══ Passage shown

The issue of the standard of proof required was settled by the Supreme Court of Kenya in the case of Raila Odinga & Others v IEBC & Others (supra) when it held while quoting with approval the case of Col. Dr. Kizza Besigye v Museveni Yoweri Kaguta, Uganda EP. No. 1 of 2001 " ...the burden of proof in election petitions as in other civil cases is settled. It lies on the petitioner to prove his case to the satisfaction of the court..........The threshold of proof should, be above the balance of probability, though not as high as beyond reasonable doubt, save that this would not affect the normal standards where criminal charges linked to an election, are in question."
The question then is, has the petitioner discharged the above burden of proof in the present petition? I will attempt to answer that by analyzing the evidence presented by the petitioner in support of his petition. The gist of the petitioner's evidence is that the results announced at the polling stations were later changed at the tallying center to his disadvantage. The petitioner has cited Mukuku, Mbimbini, Wambiti and Malatani polling stations. The Petitioner further avers that his votes were reduced at the tallying center, the petitioner has cited the case of Malatani polling station.
Save for Malatani polling station whose results I have analyzed while touching on the outcome of the scrutiny and recount of votes as ordered by this court, I wish to compare the votes of the petitioner in Pexh. 2(a), (b), and (c) and corresponding votes of the petitioner in Dexh.1. As per Pexh. 2(a) which contains results for Mukuku, the petitioner had 54 votes, a corresponding form in Dexh. 1 shows that the petitioner had the same 54 votes. As per Pexh.2(b) which contains the results for Mbimbini, the petitioner had 11 votes, a corresponding form shows the same 11 votes. As per Pexh.2(c) which contains the results for Wambiti, the petitioner had 309 votes, a corresponding form in Dexh.1 shows the same 309 votes.
The above analysis shows that the petitioner lost no votes in the above three(3) polling stations. The petitioner has proved that he lost about 100 votes when the votes he garnered at Malatani were being transferred from F.35 to F. 36 which is the tallying form. After recount it emerged that what the petitioner actually lost were 99 votes. Both Respondents do not dispute the fact that the petitioner lost votes in Malatani, the 2nd Respondent as explained through the evidence of DW3 who was the RO that the loss was occasioned by a typographical error. According to DW3, the tallying process took several hours and it was done under immense public pressure to have all the results released.
According to the Petitioner, the error was deliberate and was meant to disadvantage him. Nothing is farther from the truth, if the 2nd Respondent intended to rob the Petitioner of his votes, nothing would have been as easy as changing the same results for the Petitioner in F.35 for Malatani, which was not the case. It is possible for such errors, as were committed by DW3, to occur in circumstances as those that were prevailing in Tawa tallying centre. The alterations to F.35s alluded to by the Petitioner, and which have been admitted by the 2nd Respondent, only affected the computation of the number of rejected votes and valid votes cast. As explained by the 2nd Respondent through DW3, DW4, DW5 and DW6 the affected figures were derived arithmetically and some POs made errors in their calculations.

════

# [Exercise]
Reproduce a portion of the election petition judgment verbatim, beginning at the words "Save for Malatani" and stopping after the words "same 309 votes.".

══ Record extracts

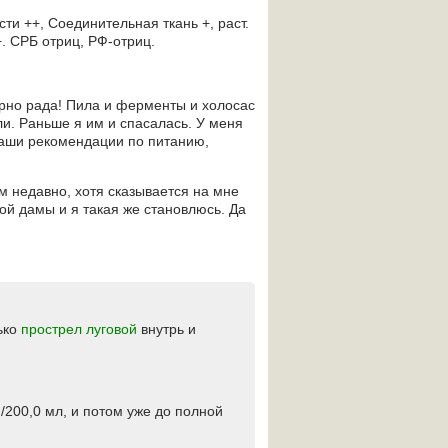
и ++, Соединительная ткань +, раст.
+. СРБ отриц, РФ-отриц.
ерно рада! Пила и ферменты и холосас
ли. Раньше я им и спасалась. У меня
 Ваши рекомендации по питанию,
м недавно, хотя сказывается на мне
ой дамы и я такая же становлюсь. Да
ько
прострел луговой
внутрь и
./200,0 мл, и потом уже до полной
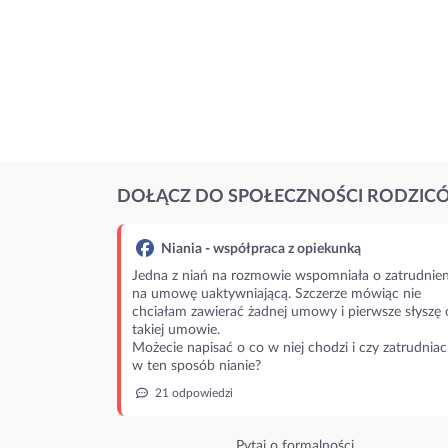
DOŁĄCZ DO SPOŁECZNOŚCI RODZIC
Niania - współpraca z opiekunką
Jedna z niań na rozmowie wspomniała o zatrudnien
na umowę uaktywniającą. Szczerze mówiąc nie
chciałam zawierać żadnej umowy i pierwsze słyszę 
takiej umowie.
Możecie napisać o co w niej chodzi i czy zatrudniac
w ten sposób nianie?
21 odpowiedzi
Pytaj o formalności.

════
══ Record extracts

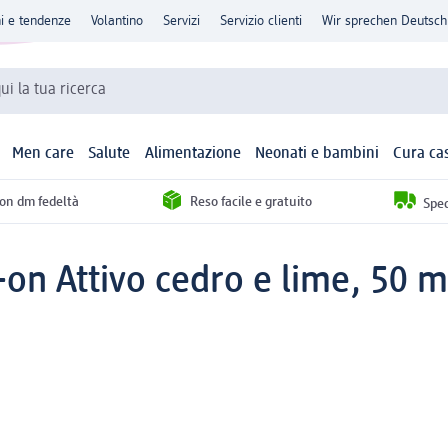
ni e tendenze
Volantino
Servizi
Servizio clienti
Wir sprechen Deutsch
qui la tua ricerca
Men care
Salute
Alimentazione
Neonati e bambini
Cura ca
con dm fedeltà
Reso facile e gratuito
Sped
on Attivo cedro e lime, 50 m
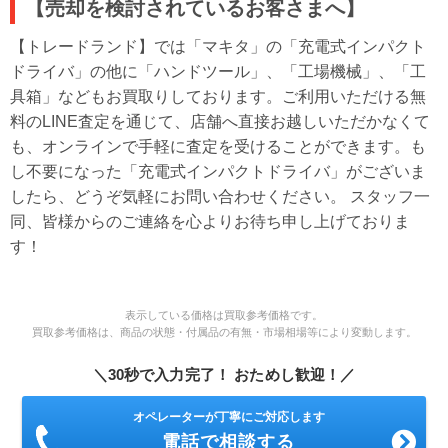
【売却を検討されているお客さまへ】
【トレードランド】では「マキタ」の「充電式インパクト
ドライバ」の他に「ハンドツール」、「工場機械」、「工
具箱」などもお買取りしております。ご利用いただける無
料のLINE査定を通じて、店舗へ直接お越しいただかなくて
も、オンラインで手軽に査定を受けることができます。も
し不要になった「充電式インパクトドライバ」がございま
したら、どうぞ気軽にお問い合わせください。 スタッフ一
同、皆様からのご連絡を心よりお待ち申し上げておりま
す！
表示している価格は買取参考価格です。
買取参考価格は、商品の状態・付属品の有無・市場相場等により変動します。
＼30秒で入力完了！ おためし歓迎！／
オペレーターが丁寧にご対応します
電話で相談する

════

# [Response to this exercise]
Save for Malatani polling station whose results I have analyzed while touching on the outcome of the scrutiny and recount of votes as ordered by this court, I wish to compare the votes of the petitioner in Pexh. 2(a), (b), and (c) and corresponding votes of the petitioner in Dexh.1. As per Pexh. 2(a) which contains results for Mukuku, the petitioner had 54 votes, a corresponding form in Dexh. 1 shows that the petitioner had the same 54 votes. As per Pexh.2(b) which contains the results for Mbimbini, the petitioner had 11 votes, a corresponding form shows the same 11 votes. As per Pexh.2(c) which contains the results for Wambiti, the petitioner had 309 votes, a corresponding form in Dexh.1 shows the same 309 votes.